Non seulement l’économie chinoise a elle résisté à la crise, mais elle a également connu une croissance si vigoureuse qu’elle est devenue la source la plus puissante de soutien à la reprise mondiale. Lorsque la demande étrangère s’est ratatinée au cours de l’hiver 2008-2009, provoquant une chute des commandes à l’exportation et laissant des millions de travailleurs chinois inactifs, Pékin a réagi avec un plan de relance d’urgence qui comprenait des dépenses de près de 600 milliards de dollars, soit 12,5 % du PIB, sur des priorités telles que les transports, l’électrification, les soins de santé, l’éducation et le logement à faible revenu.
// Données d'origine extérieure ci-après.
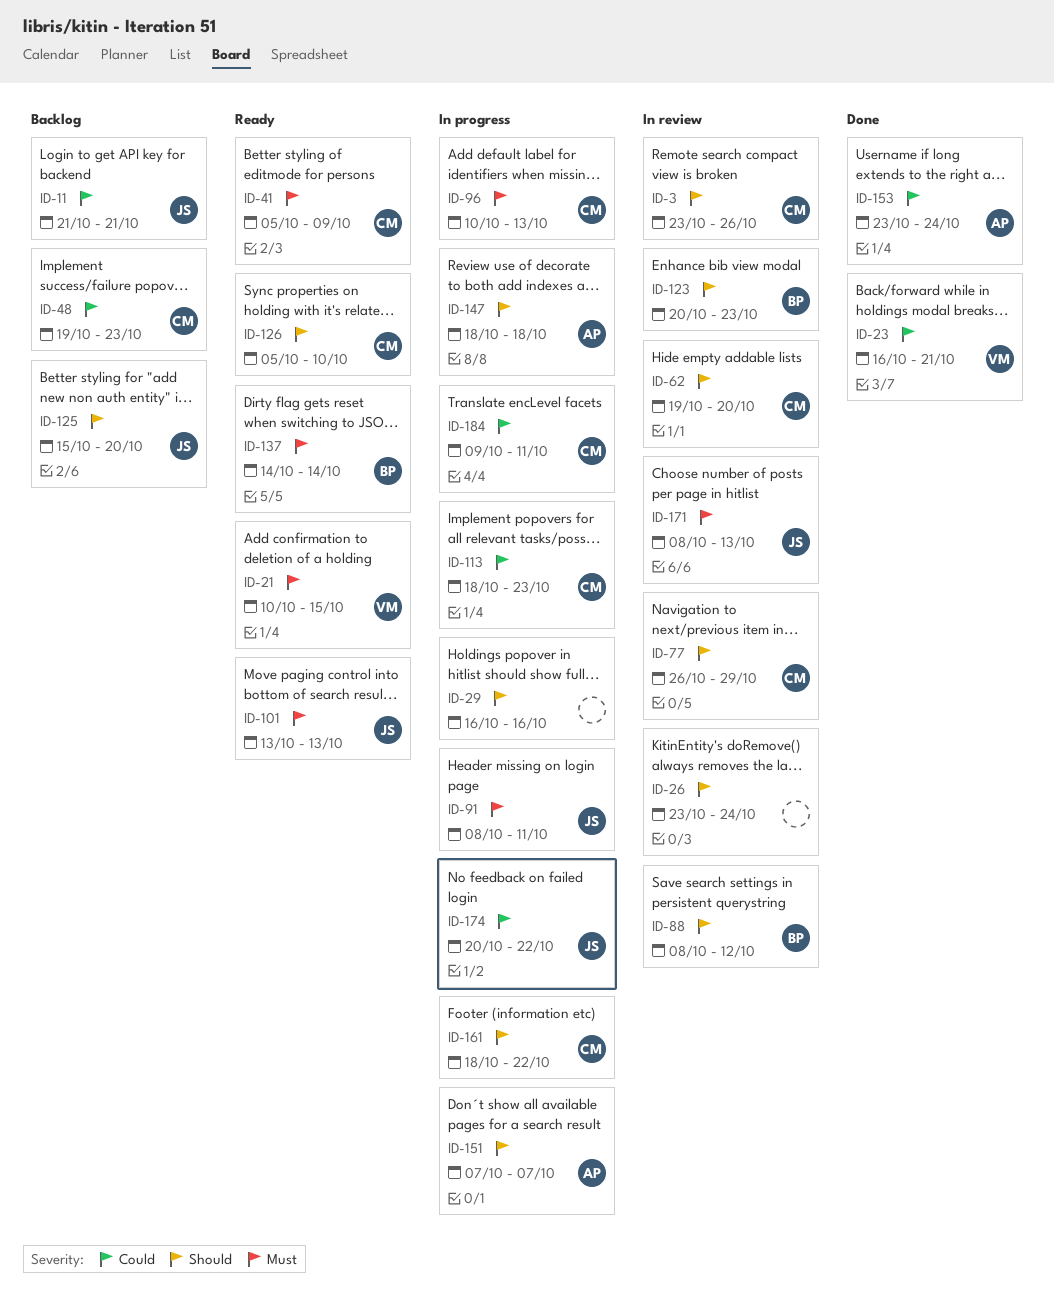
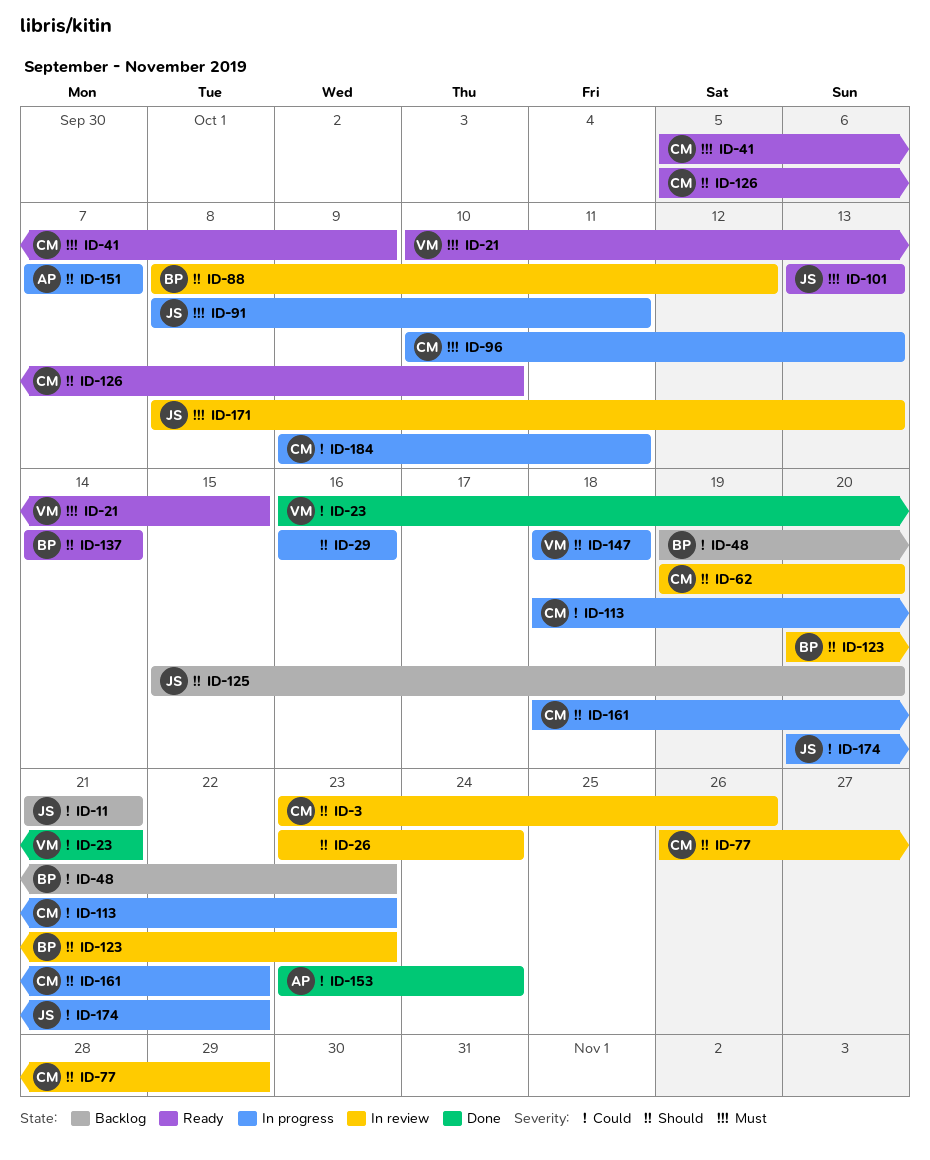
ID-48, owner: CM -> BP
ID-137, priority: Must -> Should
ID-147, owner: AP -> VM

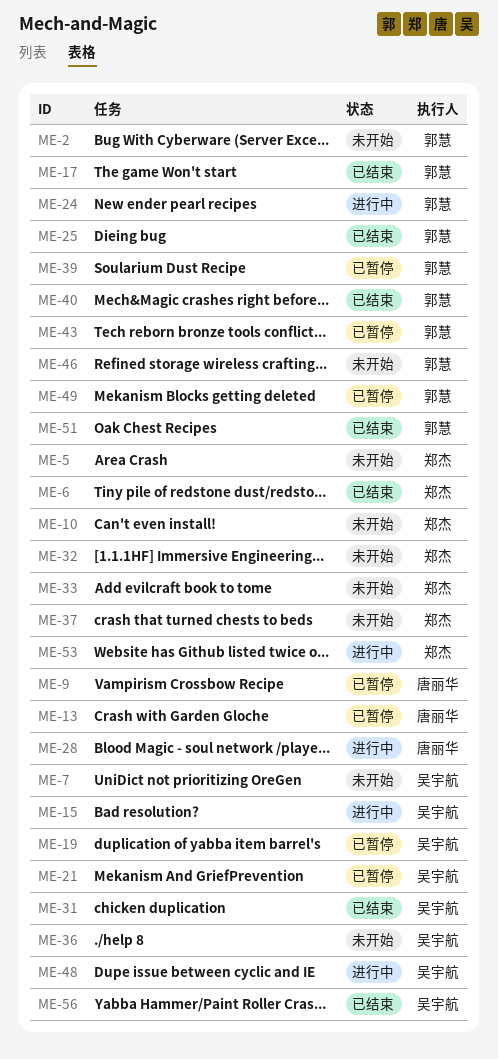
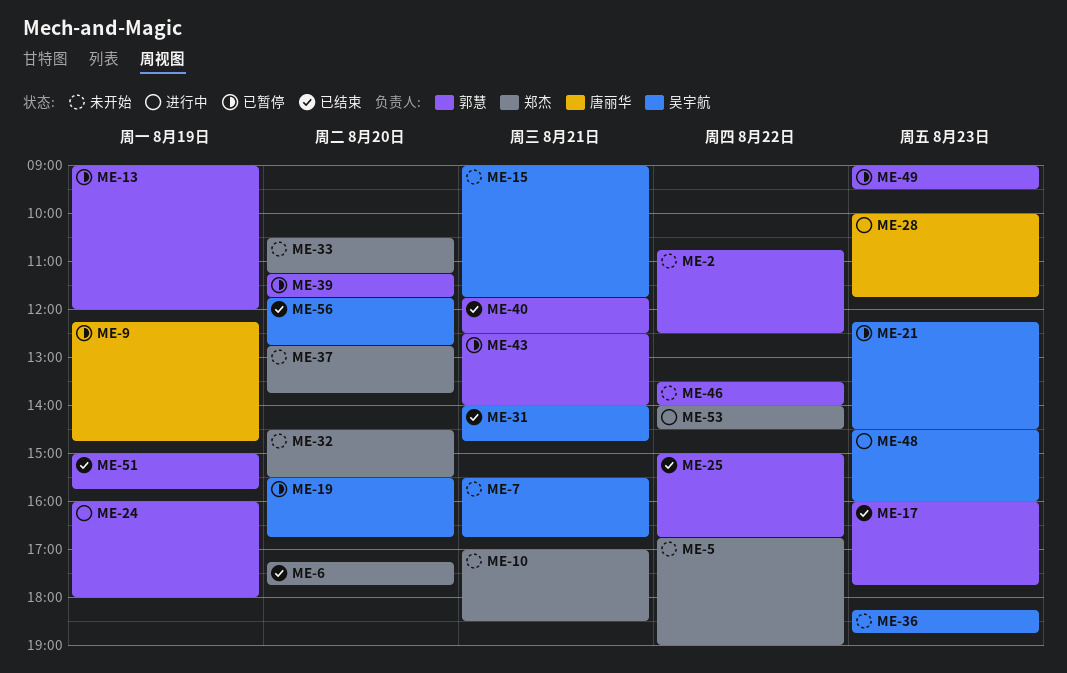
ME-13, owner: 唐丽华 -> 郭慧
ME-15, status: 进行中 -> 未开始

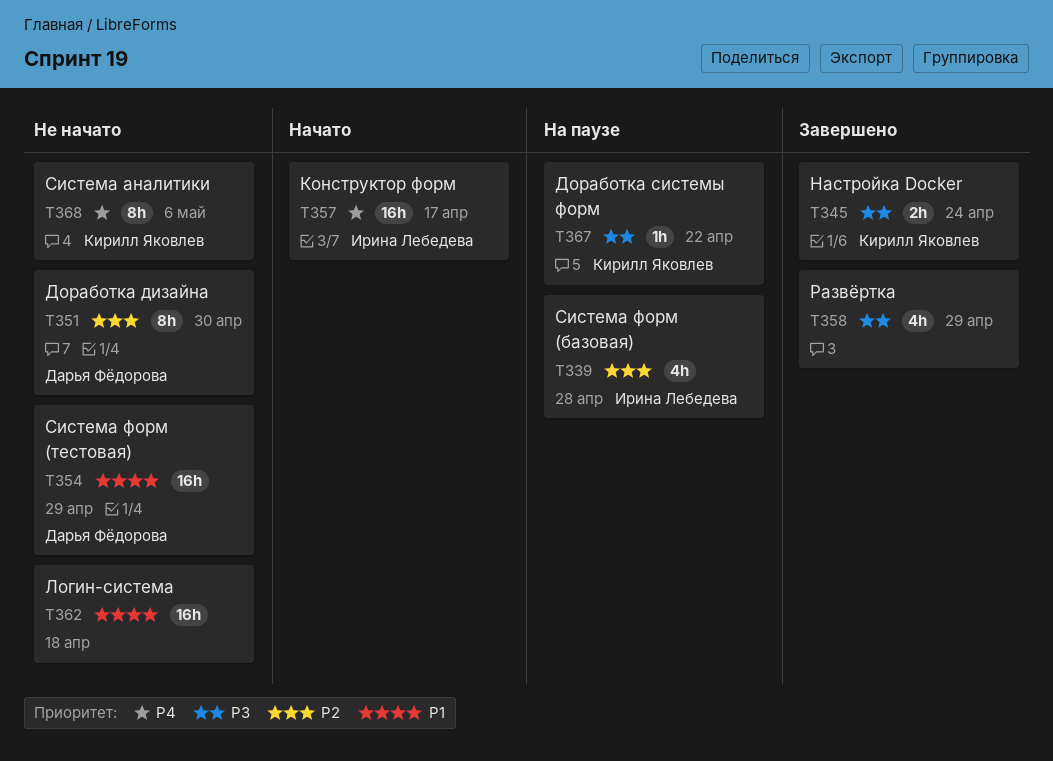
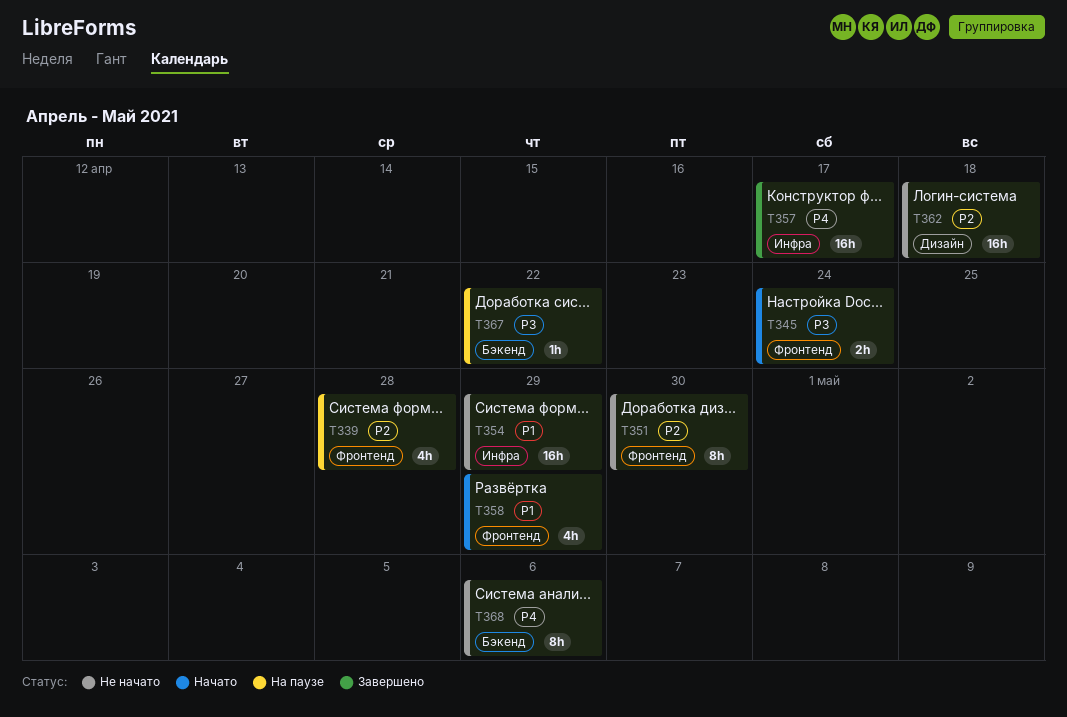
T345, status: Завершено -> Начато
T357, status: Начато -> Завершено
T358, status: Завершено -> Начато
T358, priority: P3 -> P1
T362, priority: P1 -> P2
La Banque populaire de Chine, quant à elle, a réduit les taux d’intérêt et a également utilisé un outil politique à la disposition de peu de banques centrales ailleurs : elle a doublé l’objectif de prêt bancaire, auquel les grandes banques ont été obligées d’obéir par une folie de crédit pour les entreprises publiques et privées chinoises. La conséquence a été que la production a augmenté à un rythme de 9,1 % en 2009, soit presque le même taux de croissance que l’année précédente et dépassant de loin les économies du reste du monde.

En Chine, les réformateurs qui étaient en faveur de progrès supplémentaires vers la libéralisation des marchés et le recul du contrôle du parti-État ont été mis sur la défensive. Les étatistes s’enhardissaient. De plus en plus confiant dans les vertus de son propre modèle, Pékin s’écarte de l’approche économique de ses partenaires commerciaux ; ce faisant, elle a sapé le soutien au système de l’OMC fondé sur des règles à l’étranger. Et maintenant, les fondements de ce système ont été fracturés par le comportement capricieux et le mépris des règles internationales de l’actuel président des États-Unis. Mais les origines de la destruction actuelle se trouvent dans les événements d’une présidence américaine précédente.